MARSHALL SHOT; NEGRO LYNCHED AT HOMESTEAD
Assailant Declared Bootlegger Ordered Shooting
ONE WHITE MAN LODGED IN JAIL
Resulted From Single Handed Raid of a Pool Room
(By Associated Press)
Miami, June 15.—Town Marshal Charles R. Bryant, of Homestead, was shot to death this afternoon in a pool room in the negro quarter of Homestead, when he attempted to make a liquor raid single handed. Thirty minutes later a negro known as "Gray Eye" Simmons, his slayer, was bound to a tree by a crowd of men and riddled with bullets.
Bryant and his 14-year-old son drove up to the pool room in an automobile about 2 o'clock. Bryant went inside and mounted the stairs to the second floor. According to information furnished by other negroes, he was met by a fusillade of bullets from a revolver wielded by Simmons. A few minutes later Bryant's boy, who had driven away, returned and went upstairs after his father. He found the place deserted and his father's body on the floor.
Simmons escaped from the place by jumping into an automobile truck parked in the street and fleeing. The crowd, which had hastily gathered in the business section of the city when news of the murder was carried there by another excited negro, gave chase and captured the slayer several miles down the road. He was brought back and lynched within fifty feet from the scene of the murder. Before his death he had declared that he had been employed by a white man, for whom he sold moonshine, to shoot Bryant, who had been active against bootleggers.

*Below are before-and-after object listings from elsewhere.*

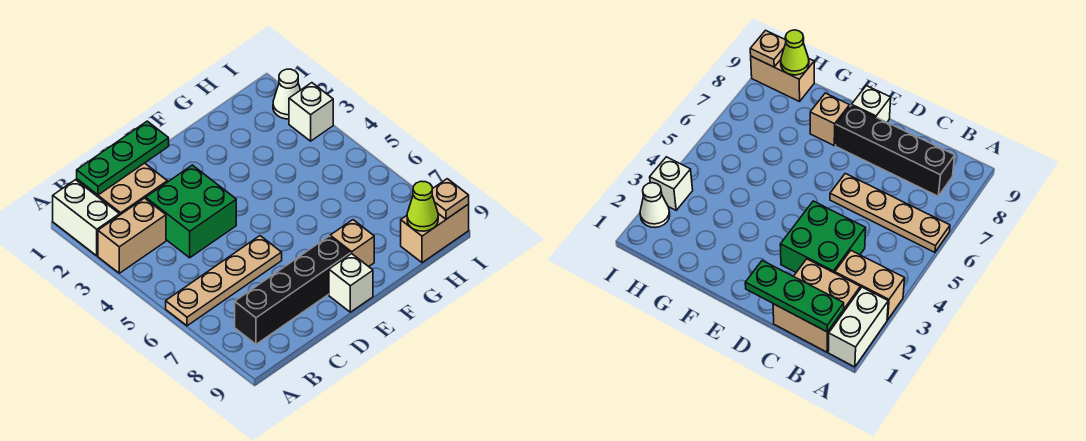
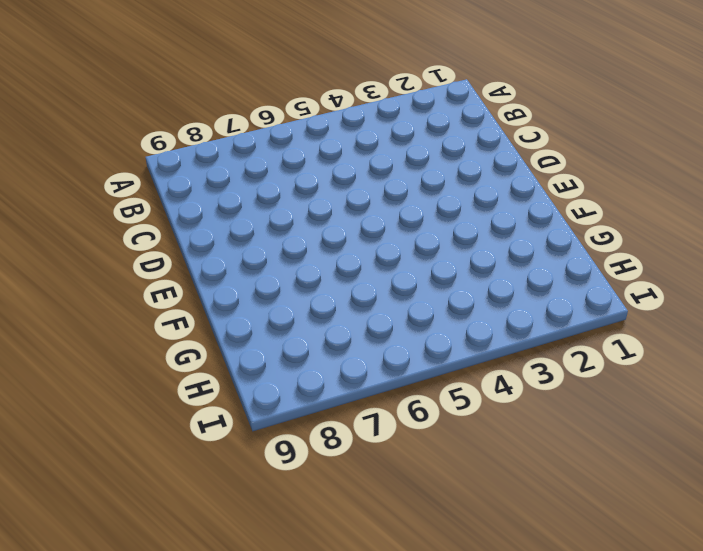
none -> white 1x2 brick [53,180,120,256]
none -> tan 1x2 brick [98,198,166,273]
none -> tan 1x4 plate [166,236,282,326]

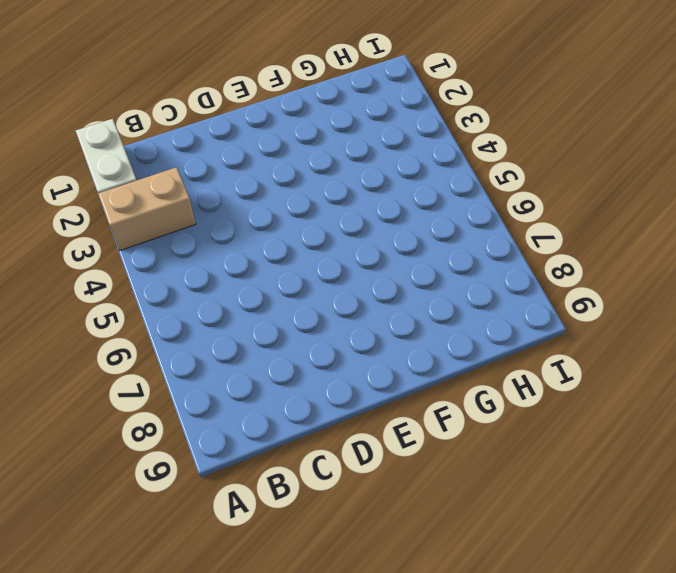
none -> tan 1x4 plate [166,236,282,326]
none -> tan 2x2 brick [77,163,167,215]
none -> black 1x4 brick [235,236,351,344]

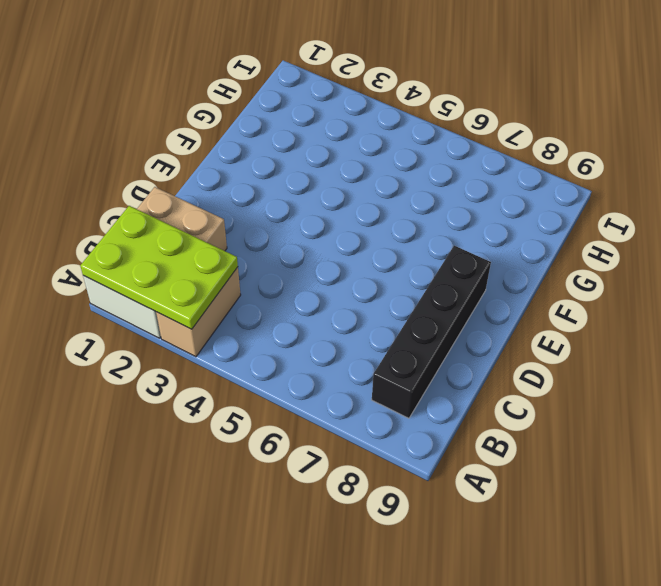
lime 2x3 plate [80,206,238,329] -> green 1x3 plate [77,121,169,195]
none -> tan 1x4 plate [166,236,282,326]
none -> green 2x2 brick [146,165,236,258]
none -> white 1x1 brick [329,254,373,312]

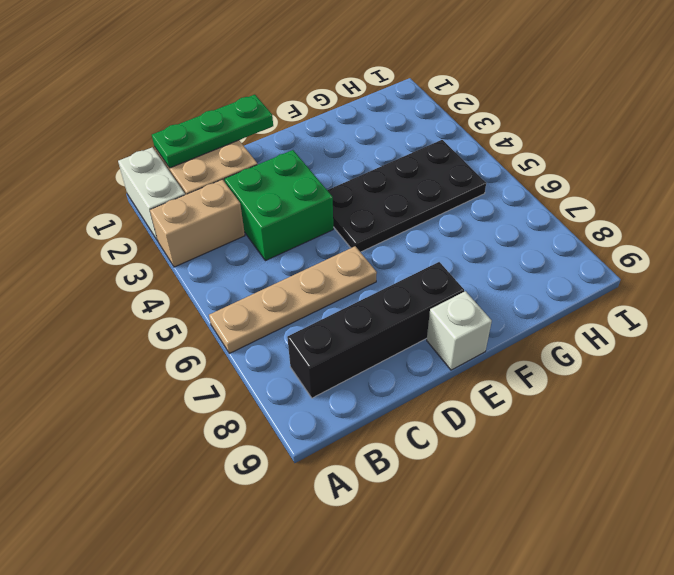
black 2x4 plate [327,140,486,252] -> none
none -> tan 1x1 brick [330,220,374,267]
none -> tan 1x2 brick [401,204,469,263]
none -> white 1x1 cone [273,69,300,119]

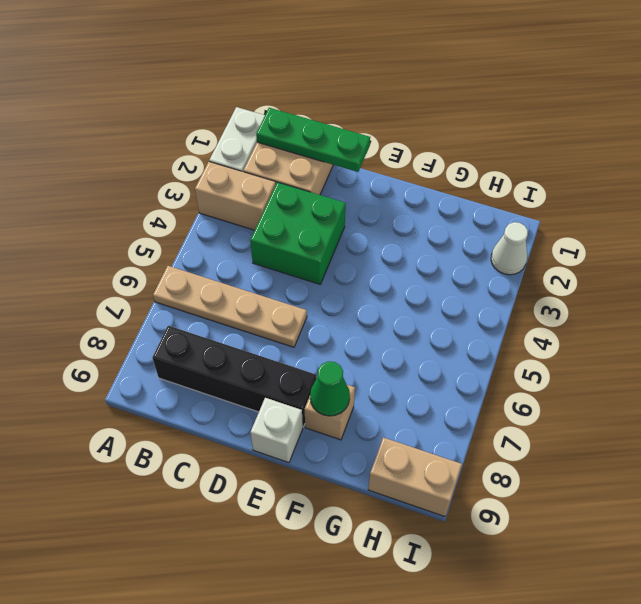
green 1x1 cone [310,362,350,416] -> none
none -> white 1x1 brick [289,83,333,141]
none -> lime 1x1 cone [407,181,438,231]
none -> tan 1x1 plate [432,179,469,219]

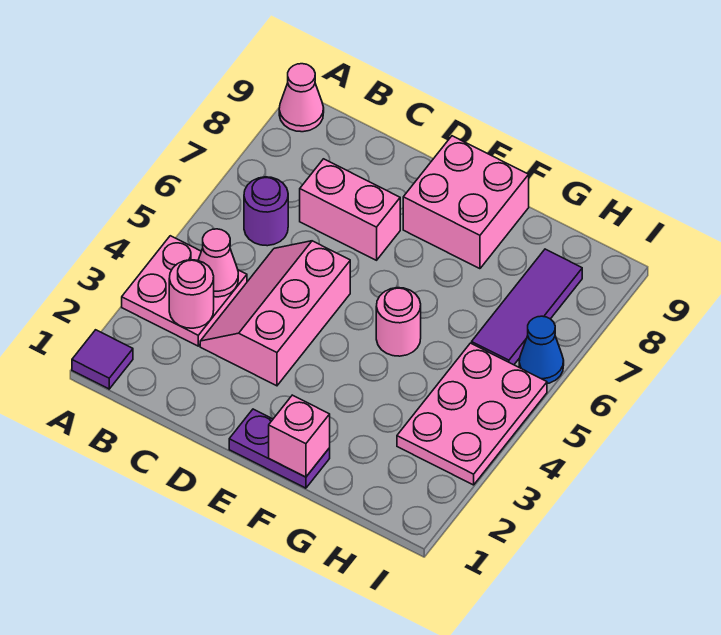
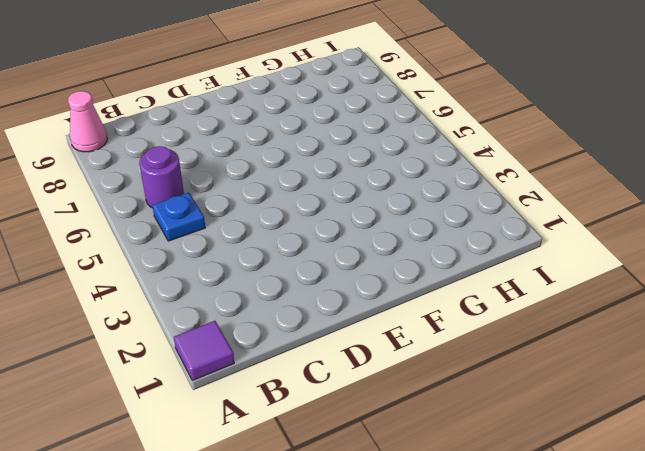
blue 1x1 plate [152,193,205,241] -> none
none -> pink 2x2 plate [122,236,247,346]
none -> pink 2x3 slope [200,241,350,386]
none -> pink 1x2 brick [300,159,400,260]

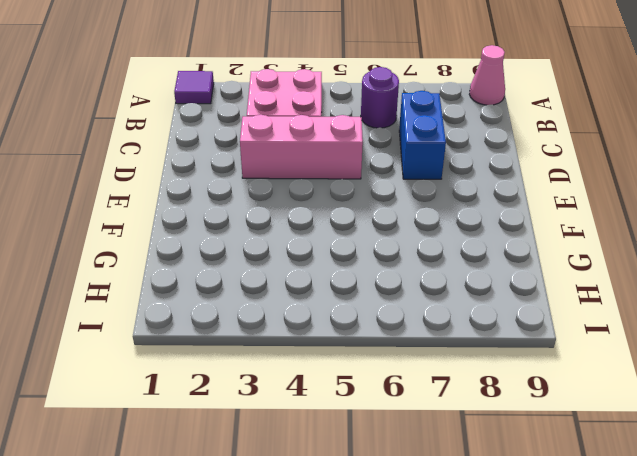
blue 1x2 brick [399,91,446,179] -> pink 1x2 brick [300,159,400,260]
none -> purple 1x2 plate [229,409,330,488]
none -> pink 2x2 brick [403,136,529,269]
none -> pink 1x1 round brick [376,288,421,356]

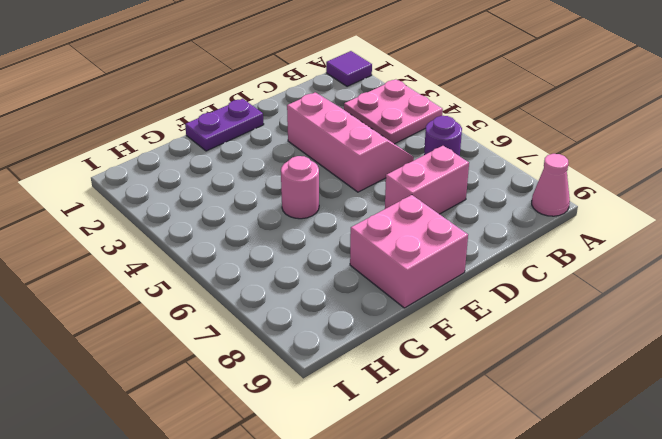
none -> pink 2x3 plate [397,343,547,485]
none -> purple 1x3 tile [472,249,582,365]
none -> blue 1x1 cone [519,316,564,384]

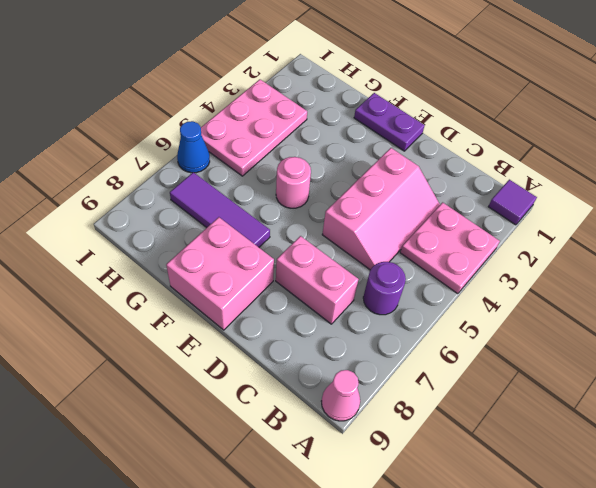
purple 1x3 tile [170,172,270,247] -> purple 1x3 tile turned to [472,249,582,365]
none -> pink 1x1 round brick [169,260,214,328]
none -> pink 1x1 cone [198,229,238,297]
none -> pink 1x1 brick [269,395,330,477]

In response to a call which said further race trouble was feared, Sheriff Allen and several deputies and Chief of Police Quigg of Miami, rushed to Homestead in automobiles. They arrested a white man, J. E. Anderson. He was brought back and lodged in the city jail. No formal charge has been preferred against him.
Homestead was quiet tonight and a search for two other negroes had been abandoned. Simmons is said to have confessed before he was lynched.
Bryant leaves three children, the oldest 14. His wife died a week ago and was buried Monday.
Thank you for joining me and as always, I hope I leave you with something to ponder.